> Alıştırma görevleri:
[a] Kayıtlarda "class: Liliopsida" geçen satırdan başlayıp "elevation (m): 320" geçen satıra kadar uzanan satırları, bu iki satır da dahil olmak üzere, olduğu gibi aktarır mısın?
[b] HES projelerine açılan davalarla ilgili metni, son cümlesinin ardından yazmayı sürdürerek devam ettirir misin?

--- Belge bölümü ---

Herkes HES’lere Dava Açabilir

‘ÇED Olumlu’ ve ‘ÇED gerekli değildir’ kararlarının hukuka aykırı bulunarak iptal edilmesiyle birlikte ‘Su Kullanım Hakkı Anlaşmaları’ da, sözleşme nedeni ortadan kalktığı için hukuka aykırı konuma düşüyor… 
 
Ankara 3. İdare Mahkemesi, Rize’nin Fındıklı ilçesi Çağlayan Vadisi üzerinde Ayen Enerji şirketi tarafından kurulması planlanan Paşalar Regülatörü ve HES projesi için DSİ ile imzalanan ‘Su Kullanım Hakkı Anlaşması’nı iptal etti. Mahkeme daha önce davayı reddetmiş, Danıştay’ın ‘Ret Kararını’ temyiz ederek bozmasının ardından aldığı kararda, ‘ÇED Olumlu Kararı’ iptal edilen HES projesinin ‘Su Kullanım Hakkı Anlaşması’nın da hukuka uygun olmadığı sonucuna vardı.

--- Sağlanan veriler ---

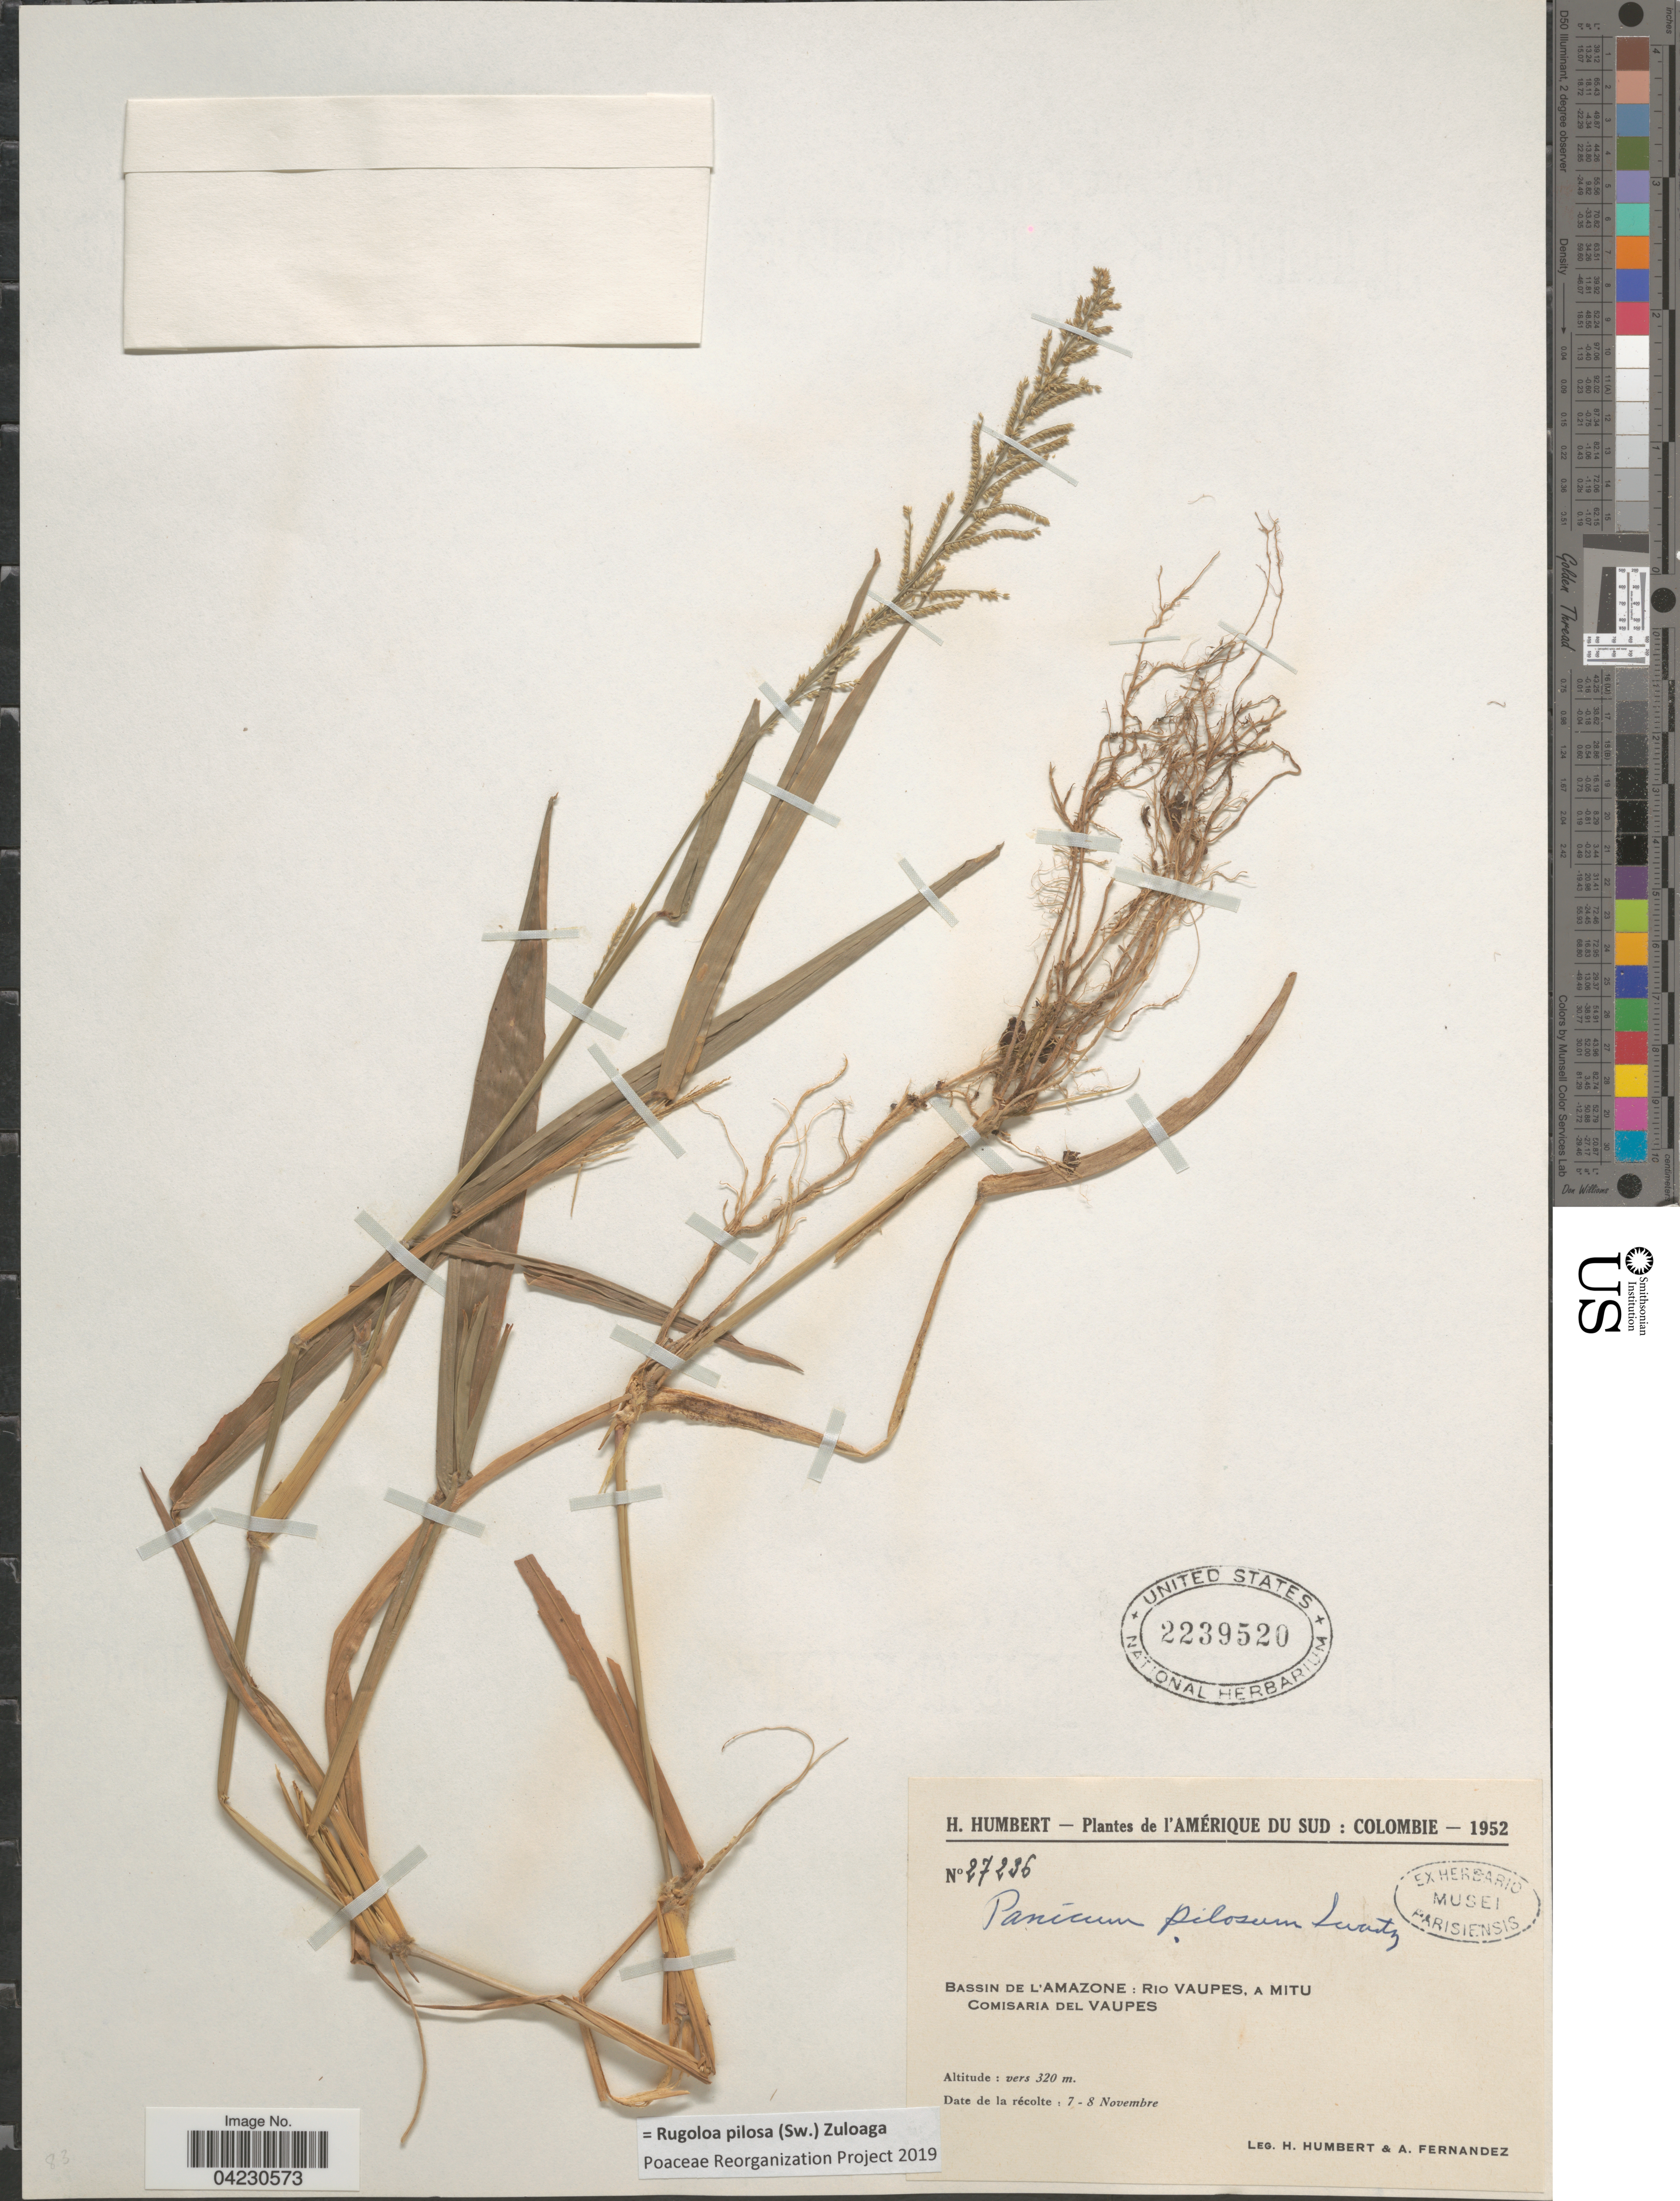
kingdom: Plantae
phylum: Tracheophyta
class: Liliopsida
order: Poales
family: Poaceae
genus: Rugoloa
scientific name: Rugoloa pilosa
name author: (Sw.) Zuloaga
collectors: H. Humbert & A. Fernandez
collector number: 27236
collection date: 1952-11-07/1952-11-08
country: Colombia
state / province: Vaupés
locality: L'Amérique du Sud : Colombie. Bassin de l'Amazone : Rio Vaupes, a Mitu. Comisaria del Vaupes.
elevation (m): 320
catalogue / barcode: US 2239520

---
--- Sağlanan veriler ---

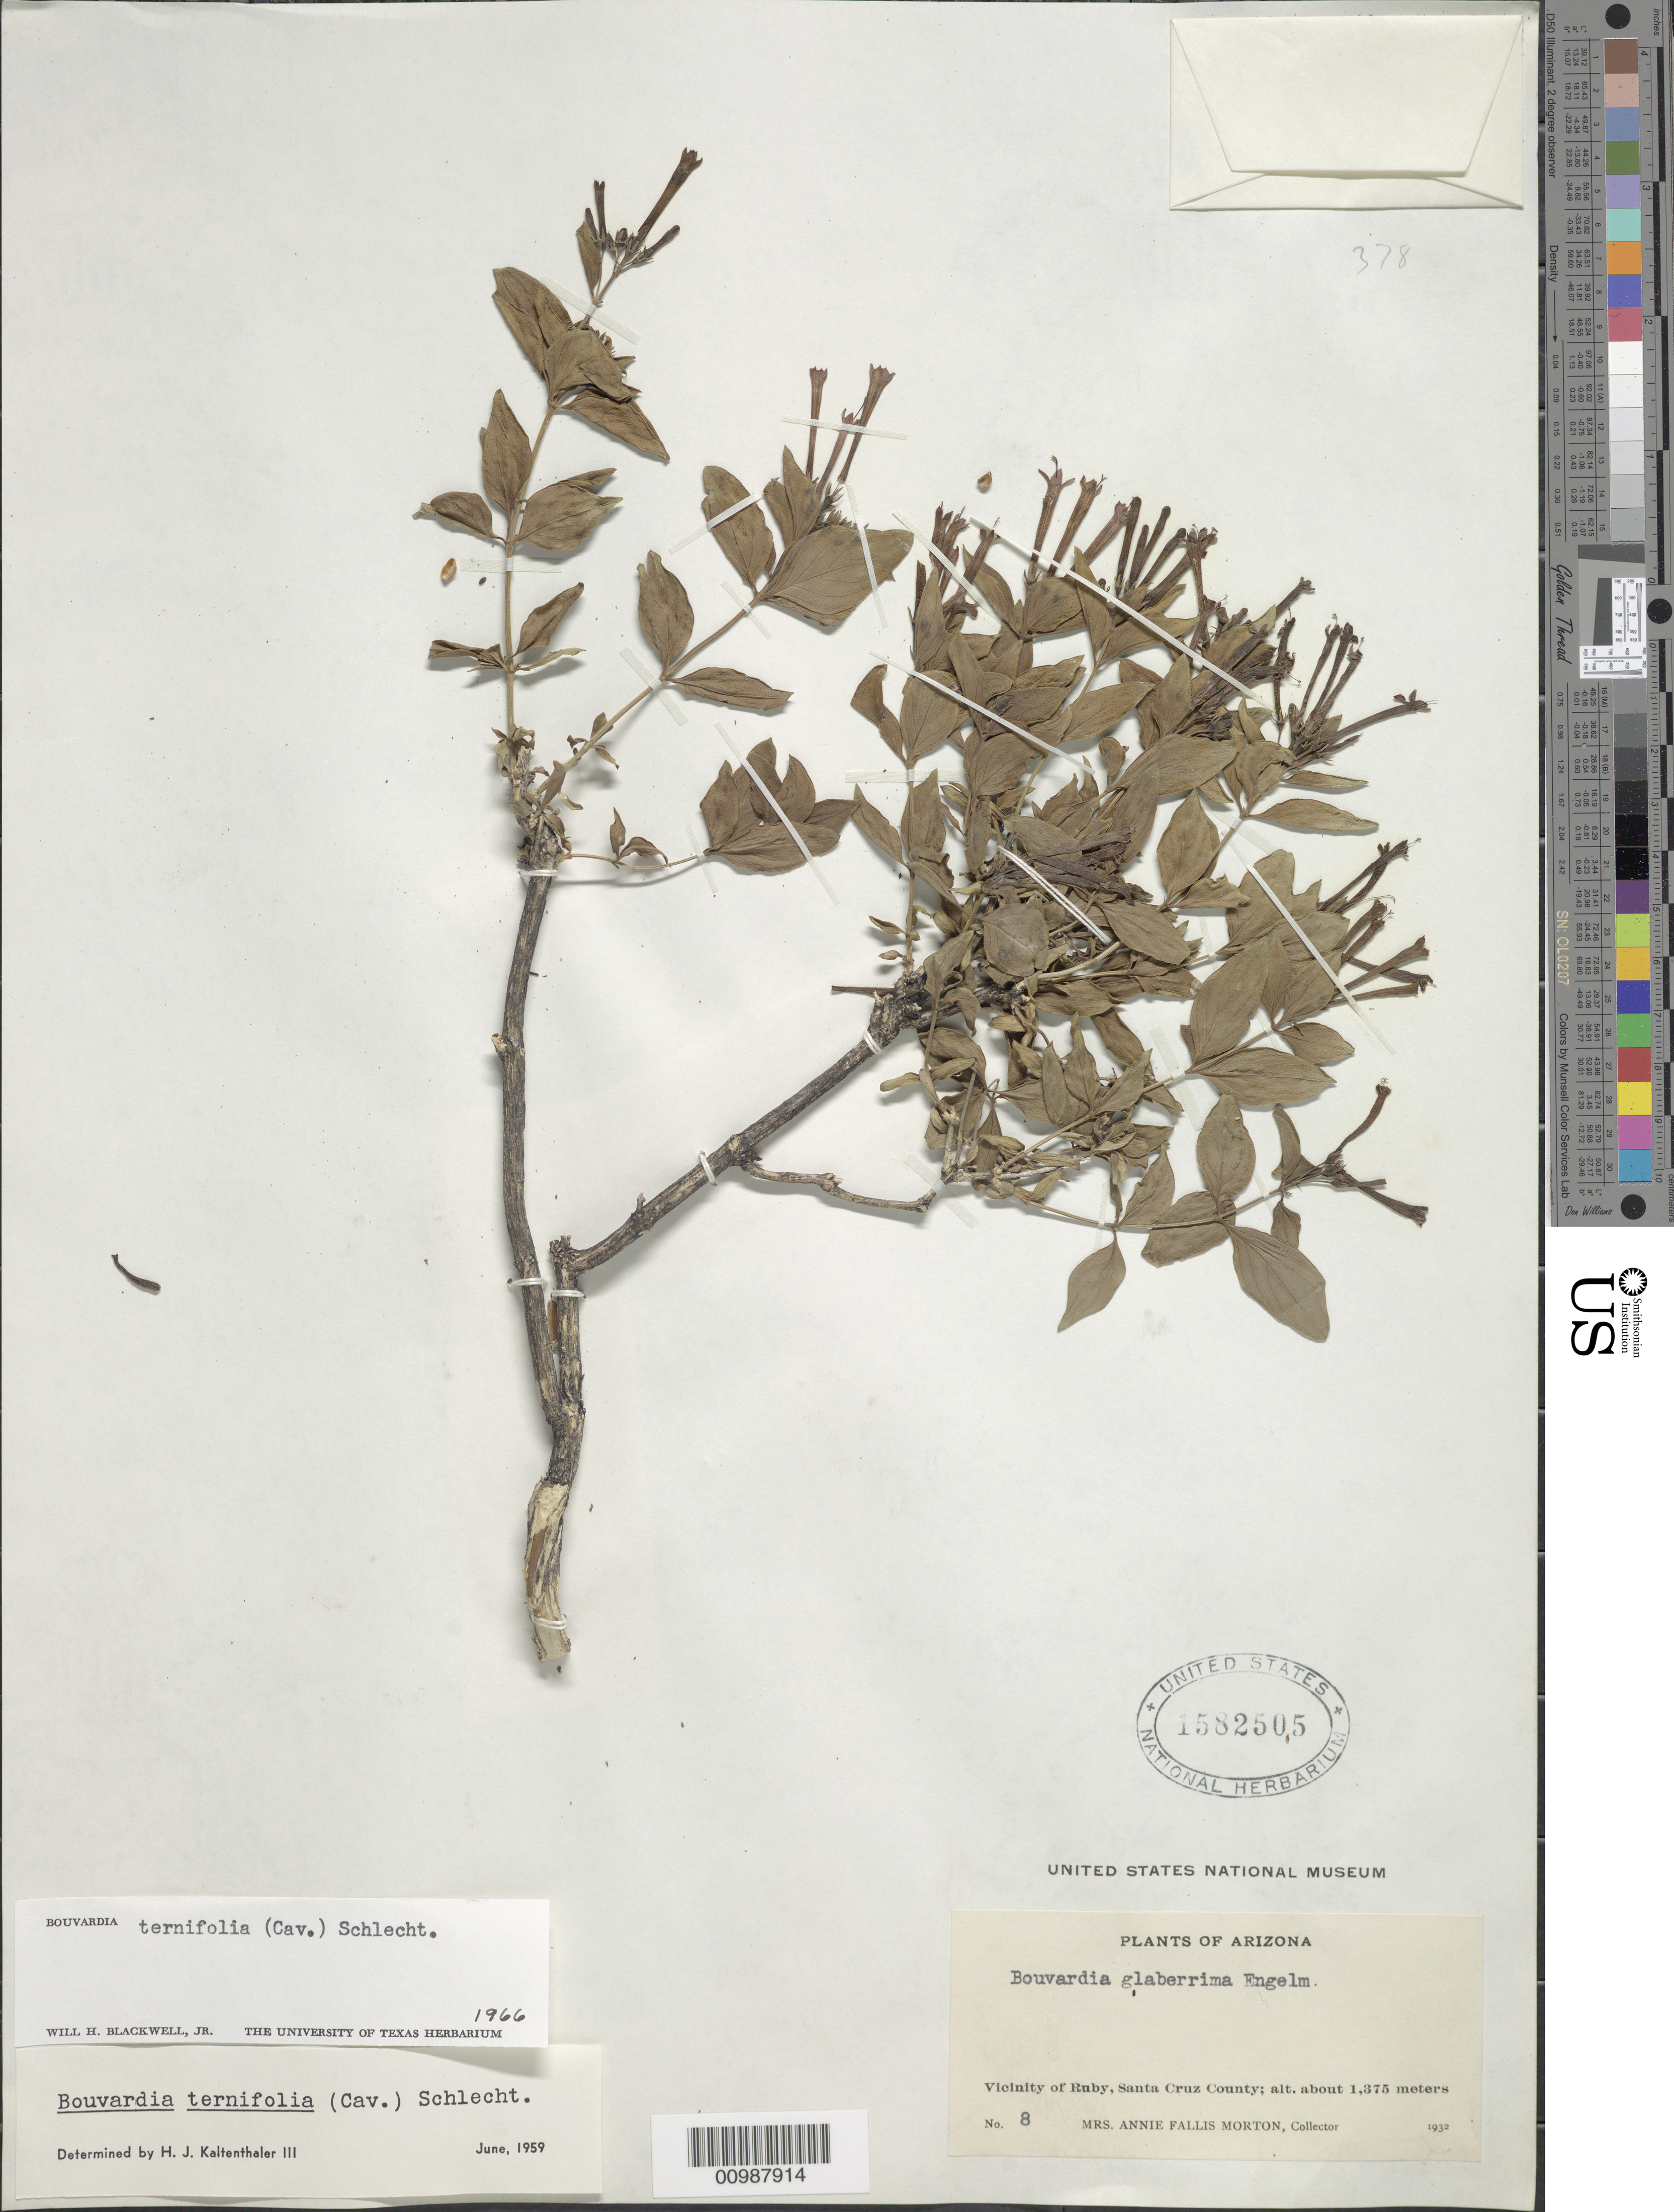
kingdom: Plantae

---

> Yanıtlar aşağıda:
[a]
class: Liliopsida
order: Poales
family: Poaceae
genus: Rugoloa
scientific name: Rugoloa pilosa
name author: (Sw.) Zuloaga
collectors: H. Humbert & A. Fernandez
collector number: 27236
collection date: 1952-11-07/1952-11-08
country: Colombia
state / province: Vaupés
locality: L'Amérique du Sud : Colombie. Bassin de l'Amazone : Rio Vaupes, a Mitu. Comisaria del Vaupes.
elevation (m): 320

[b]
Ankara 3. İdare Mahkemesi, dönemin Trabzon Kültür ve Tabiat Varlıklarını Koruma Kurulu tarafından, köylülerin başvuru üzerine Doğal SİT Alanı ilan edilen Fındıklı’nın Çağlayan Vadisi üzerinde Ayen Enerji şirketi tarafından kurulması planlanan 40 megavat kurulu gücündeki Paşalar Regülatörü ve HES projesinin ‘Su Kullanım Hakkı Anlaşması’nın hukuka uygun olmadığına hükmetti. 
Dava önce reddedildi 
DSİ ile Ayen Enerji şirketi arasında imzalanan ‘Su Kullanım Hakkı Anlaşması’nın iptali amacıyla DSİ aleyhine Ankara 3. İdare Mahkemesi’nde 2008’de açılan davada Mahkeme, 13.03.2008 tarihinde, davayı açan H.Sıtkı Özkazanç’ın, ‘kişisel, güncel ve meşru bir menfaatinin olmadığı’ gerekçe gösterilerek, ‘ehliyetsizlik’ nedeniyle Danıştay yolu açık olmak üzere reddetti. 
Danıştay’dan bozma kararı 
Mahkemenin ret kararı üzerine, temyiz başvurusunu kabul eden Danıştay 13. Dairesi, Ankara 3. İdare Mahkemesi’nin söz konusu kararını bozdu.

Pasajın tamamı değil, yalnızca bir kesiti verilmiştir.